Angefangen hat es mit ihrem Mann, der nachts nicht mehr nachhause kam. Er verbrachte seine Zeit immer mehr mit Drogen im Bahnhofsviertel. Nach 3 Monaten und immer mehr Neugier probierte auch sie die Drogen. Sie gaben viel Geld aus und lebten im Rausch. Nach 2 Wochen wollte sie das Bahnhofsviertel wieder verlassen. Sie merkte jedoch wenn sie keine Drogen nimmt geht es ihr schlechter, also blieb sie. Sie verlor die Angst vor den Drogen, dachte sie steht über allem. „Noch gehörten wir ja nicht dazu wir sahen ja nicht so aus wie Junkies“.

Nach 2 Monaten machte sie einen Schwangerschaftstest, dieser war positiv.

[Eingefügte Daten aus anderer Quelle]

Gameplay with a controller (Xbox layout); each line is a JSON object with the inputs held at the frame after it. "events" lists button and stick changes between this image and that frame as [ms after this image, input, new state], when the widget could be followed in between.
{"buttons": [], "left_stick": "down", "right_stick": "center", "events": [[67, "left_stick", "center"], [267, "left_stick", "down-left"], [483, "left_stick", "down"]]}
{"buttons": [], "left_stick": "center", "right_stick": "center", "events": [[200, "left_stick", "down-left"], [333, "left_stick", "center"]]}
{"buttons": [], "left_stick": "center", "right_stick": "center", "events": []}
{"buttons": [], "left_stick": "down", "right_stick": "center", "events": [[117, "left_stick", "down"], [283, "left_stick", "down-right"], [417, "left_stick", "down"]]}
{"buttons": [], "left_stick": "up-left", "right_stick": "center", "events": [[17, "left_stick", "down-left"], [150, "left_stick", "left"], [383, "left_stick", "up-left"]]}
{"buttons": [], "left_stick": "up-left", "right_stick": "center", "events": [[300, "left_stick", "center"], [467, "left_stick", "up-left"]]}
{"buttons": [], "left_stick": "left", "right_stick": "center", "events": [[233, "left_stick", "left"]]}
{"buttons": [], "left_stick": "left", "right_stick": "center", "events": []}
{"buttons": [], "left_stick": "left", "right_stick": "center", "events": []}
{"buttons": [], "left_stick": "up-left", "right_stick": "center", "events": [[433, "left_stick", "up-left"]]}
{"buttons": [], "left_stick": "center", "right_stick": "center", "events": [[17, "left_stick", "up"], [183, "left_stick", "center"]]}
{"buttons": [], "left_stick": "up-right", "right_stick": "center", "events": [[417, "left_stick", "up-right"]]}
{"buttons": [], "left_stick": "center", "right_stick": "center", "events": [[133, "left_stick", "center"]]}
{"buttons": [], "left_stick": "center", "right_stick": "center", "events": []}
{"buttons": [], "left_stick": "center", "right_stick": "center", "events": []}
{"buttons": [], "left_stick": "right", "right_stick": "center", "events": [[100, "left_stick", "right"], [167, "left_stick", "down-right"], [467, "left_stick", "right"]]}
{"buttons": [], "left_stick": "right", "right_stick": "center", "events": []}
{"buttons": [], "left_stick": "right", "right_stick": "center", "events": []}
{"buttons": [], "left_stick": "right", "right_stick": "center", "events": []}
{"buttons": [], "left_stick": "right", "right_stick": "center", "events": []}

Sie ging zum Jugendamt und erklärte sich als Konsumentin „Ich vertraute mir selbst nicht“

Sie hörte sofort mit dem Drogen Konsum auf und schaffte es anderthalb Jahre clean zu bleiben. „Wir waren sau glücklich. Nur ich war sehr unmenschlich, ich war sehr sehr hübsch, sehr arrogant, nichts war genug. Ich wurde immer verurteilt, ich habe mir geschworen ich werde es raushauen, aber ich hab zu viel erwartet“

Dann sind sie zusammen wieder Rückfällig geworden. 

„Mein Mann zeigte mit das Spritzen von Heroin wir kamen immer wieder zum Bahnhofsviertel.“

 „Stein war mein Untergang“ Irgendwann brachte sie dann ihre Tochter zu ihrer Mutter. Seitdem sind sie täglich im Bahnhofsviertel. Sie machten Therapien und Entzüge, doch zogen sich selbst immer wieder runter. 

Momentan lebt sie in einem Hotel, ihr Mann ist im Gefängnis. „Wir sind eh nicht mehr zusammen, oder doch….? Ich weiß es nicht, Drogen tun halt alles vergessen“ 

Sie geht anschaffen und kann so ihren Drogenkonsum bezahlen. „Ich sag mal so, ich lauf rum und lerne irgendwelche deutschen alten Männer kennen, die sind mir sympathisch. Aber jedesmal wenn du anschaffen gehst, ist es eine Vergewaltigung an deiner Seele.“ 

Ada braucht 200-300 € am Tag, um ihren Konsum zu bezahlen. Sie hat immer noch Kontakt zu ihrer Tochter und ihrer Mama. Aber nur im nüchternen Zustand besucht sie Ihre Tochter. „Clean und anständig geh ich da hin, ich bin am Kämpfen, ich bleibe nicht hier und kack ab“  

Schon mehrmals hat sie Therapien abgeschlossen, doch danach wusste sie nicht wohin sie gehen soll, also ging sie wieder zurück. 

Jetzt hofft sie, dass ihr Mann aus dem Gefängnis wieder rauskommt und keine 5 Jahre Haft bekommt. 

Als nächstes lernten wir einen Dealer kennen. 44 Jahre und Polytox. 

„Es hat sich so ergeben mit 24 Jahren“. 

Wir fragten ihn was der ausschlaggebende Grund war hier zu landen. Als Antwort bekamen wir, wie bei fast allen befragten Interviewer „die Neugier“ einfach nur das Ausprobieren. Auch bei diesem Drogenabhängigen hat es ganz harmlos angefangen, er hat Marihuana geraucht und wollte mehr. 

Während unseres Interviews kommen immer wieder neue Kunden, Die bei etwas kaufen. Links und rechts von uns wird Stein geraucht und Heroin gespritzt. 

Er steht vor uns und schmeißt die roten Münzen auf den Boden während hinter ihm weitere nach einem Euro fragen.  „Ich will kein Kleingeld“ 

Ein paar Krümmel Stein kosten bei ihm 5€. 

„Ich hab schon alles gemacht, ich hab viel gearbeitet. Jetzt befriedige ich hier alle, ich mach hier den Professor, ich schaffe hier die Depressionen weg“

Momentan hat er kein Schlafplatz und ist seit 9 Tagen wach. Begründung: „Ich will hier nicht auf dem Boden schlafen, deswegen bleibe ich wach“ 

 

Mein Erlebnis im Bahnhofsviertel 

Erst durch die Akzeptanz des Drogendealers kam ich mit anderen Drogen Konsumenten ins Gespräch. So konnte ich einen kleinen Einblick gewinnen in das Leben von Dealern, Obdachlosen und Konsumenten.